# [What this exercise asks]
(1) Please reproduce the pilot transcript word for word, from "And it seems" up to and including "said, more should.".
(2) According to the pilot transcript, how many programs might a nonprofit running community action programs for poverty alleviation have?

# [Document excerpt]
I think those are the keys to success. Ask questions, be involved in the process. You don't have to change your whole org to pilot. Uh you just have to decide that you're going to, and that's the biggest barrier to overcome.

Carolyn Woodard

And it seems like at that point, too, then you've got something great to take to your funders where you want to scale something that you tried versus starting something brand new that you want to get the grant for.

Carolyn Woodard

Have you did you um when you've worked with different organizations, have has anything like surprising come out of pilots that you've done? Like what have you learned from doing this work?

Chip Kennedy

I think we learn a ton when we pilot with organizations. And not every organization pilots, but as I said, more should.

Chip Kennedy

I think the biggest consistent learning that's surprised me consistently, um, which I is a bit of an oxymoron, is organizations often tell us where our technology starts. So someone has you know a nonprofit doing um CSPG community action uh programs for poverty alleviation might have 80 programs. So they'll start in one program, and then as the pilot's running, other folks in the organization start to see the experiences that clients and community members have with our technology, and then the better experience that caseworkers are having with processing applications because of our technology. And the organizationally they'll say, well, when it's going well, we actually picked the wrong program. This program over here really needs it. Um

Chip Kennedy

We had a whole county government tell us yesterday of just like, hey, we're I know we're building the pilot over here, but someone heard the demo from this department, and this other department wants to cut the line. Um and I

Chip Kennedy

I know I'm I'm speaking well of our technology, but the learning is, and this is the beauty of it, these were in cost-limited, time-limited engagements. So no one in the county, no one in the community action agency, no one in the nonprofit got in trouble. No one made a bad decision by telling the vendor to start out in one in one department in one program because there was no cost to switching. It was really easy for us to switch.

Stored data entries
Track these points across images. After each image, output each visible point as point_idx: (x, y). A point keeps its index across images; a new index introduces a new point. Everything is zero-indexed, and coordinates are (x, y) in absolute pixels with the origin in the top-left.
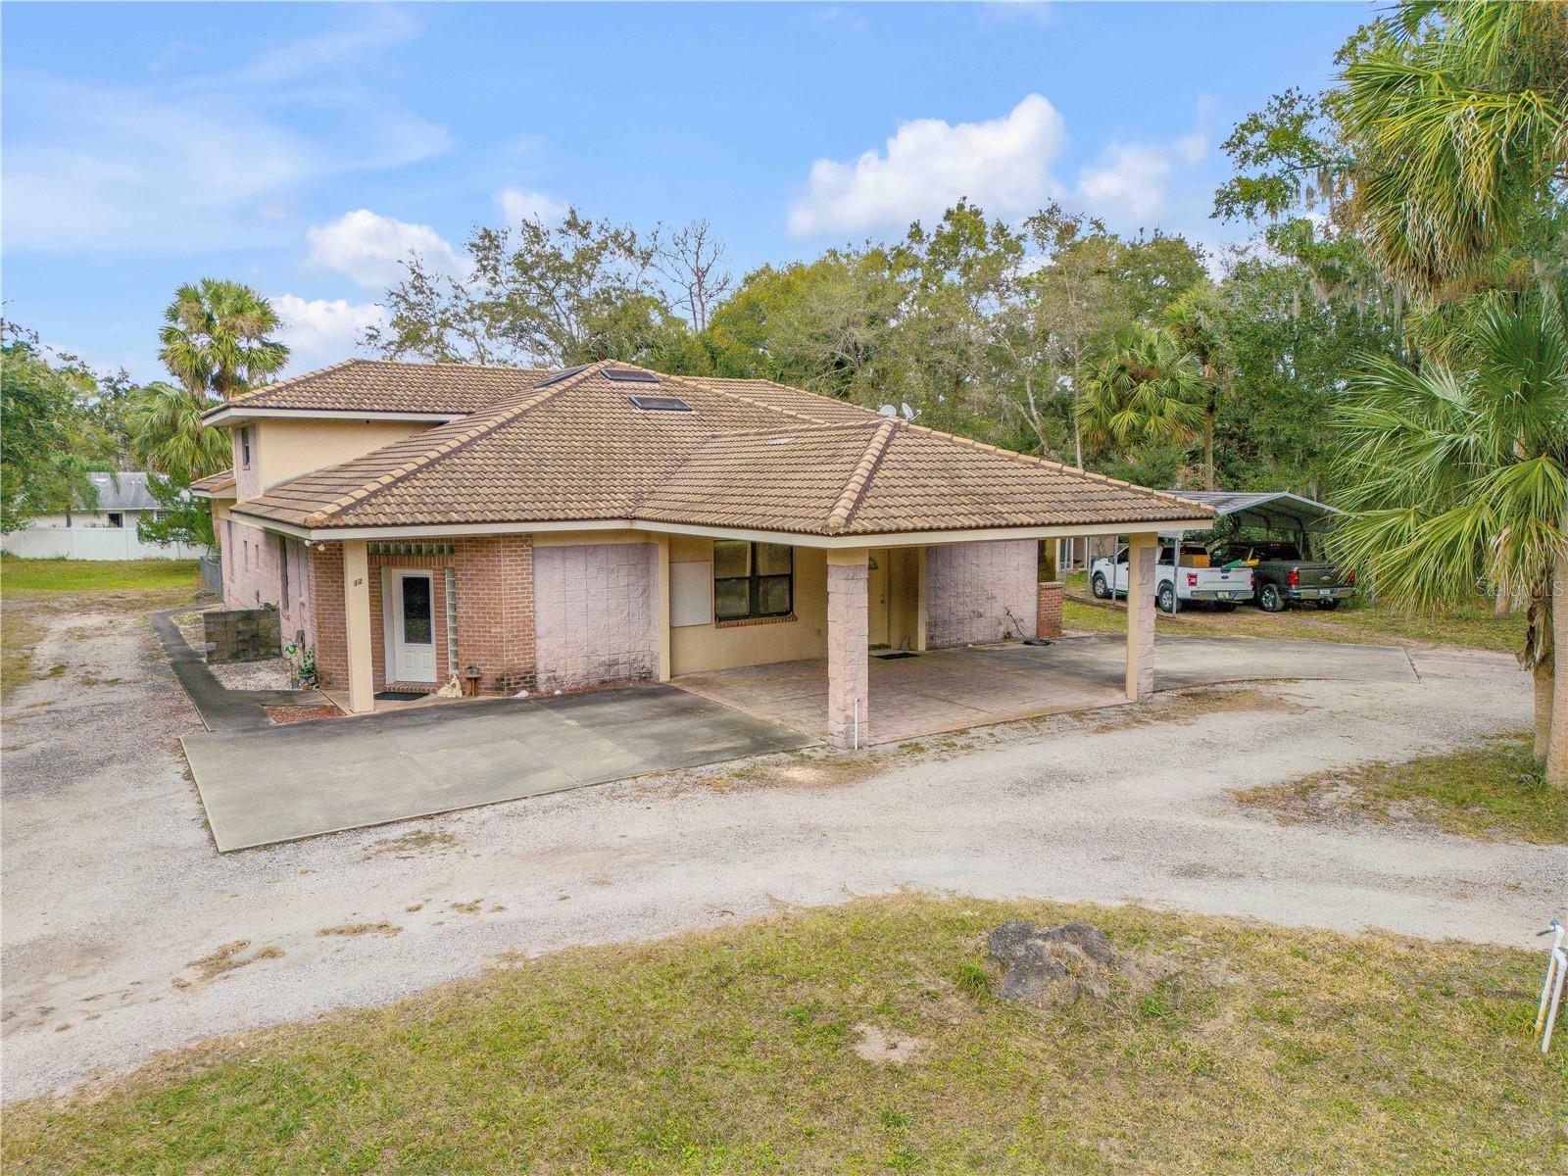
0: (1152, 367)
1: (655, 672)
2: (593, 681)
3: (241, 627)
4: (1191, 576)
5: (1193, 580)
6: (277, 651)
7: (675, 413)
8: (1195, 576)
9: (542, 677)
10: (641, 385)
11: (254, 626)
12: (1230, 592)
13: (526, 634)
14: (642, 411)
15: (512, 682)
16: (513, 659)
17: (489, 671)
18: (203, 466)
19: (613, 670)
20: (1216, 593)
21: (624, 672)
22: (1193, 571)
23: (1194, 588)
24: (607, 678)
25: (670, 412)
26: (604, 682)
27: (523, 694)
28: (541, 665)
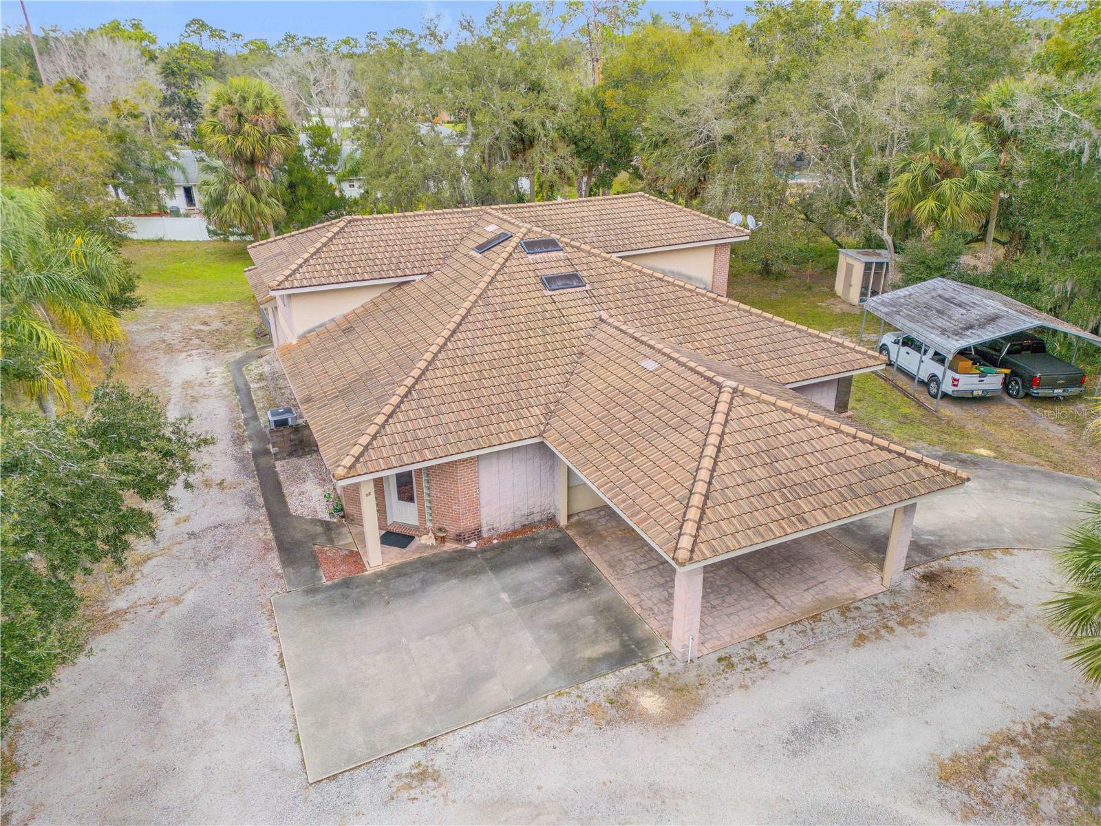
0: (957, 165)
1: (558, 518)
2: (517, 526)
3: (292, 437)
4: (954, 380)
5: (955, 383)
6: (316, 448)
7: (573, 290)
8: (958, 380)
9: (485, 529)
10: (550, 255)
11: (300, 435)
12: (983, 391)
13: (475, 508)
14: (550, 293)
15: (467, 536)
16: (467, 524)
17: (453, 530)
18: (248, 225)
19: (530, 518)
20: (972, 391)
21: (537, 518)
22: (957, 376)
23: (955, 389)
24: (526, 523)
25: (570, 290)
26: (524, 525)
27: (474, 544)
28: (484, 523)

# [Outputs in order]
(1)
And it seems like at that point, too, then you've got something great to take to your funders where you want to scale something that you tried versus starting something brand new that you want to get the grant for.

Carolyn Woodard

Have you did you um when you've worked with different organizations, have has anything like surprising come out of pilots that you've done? Like what have you learned from doing this work?

Chip Kennedy

I think we learn a ton when we pilot with organizations. And not every organization pilots, but as I said, more should.

(2) 80 programs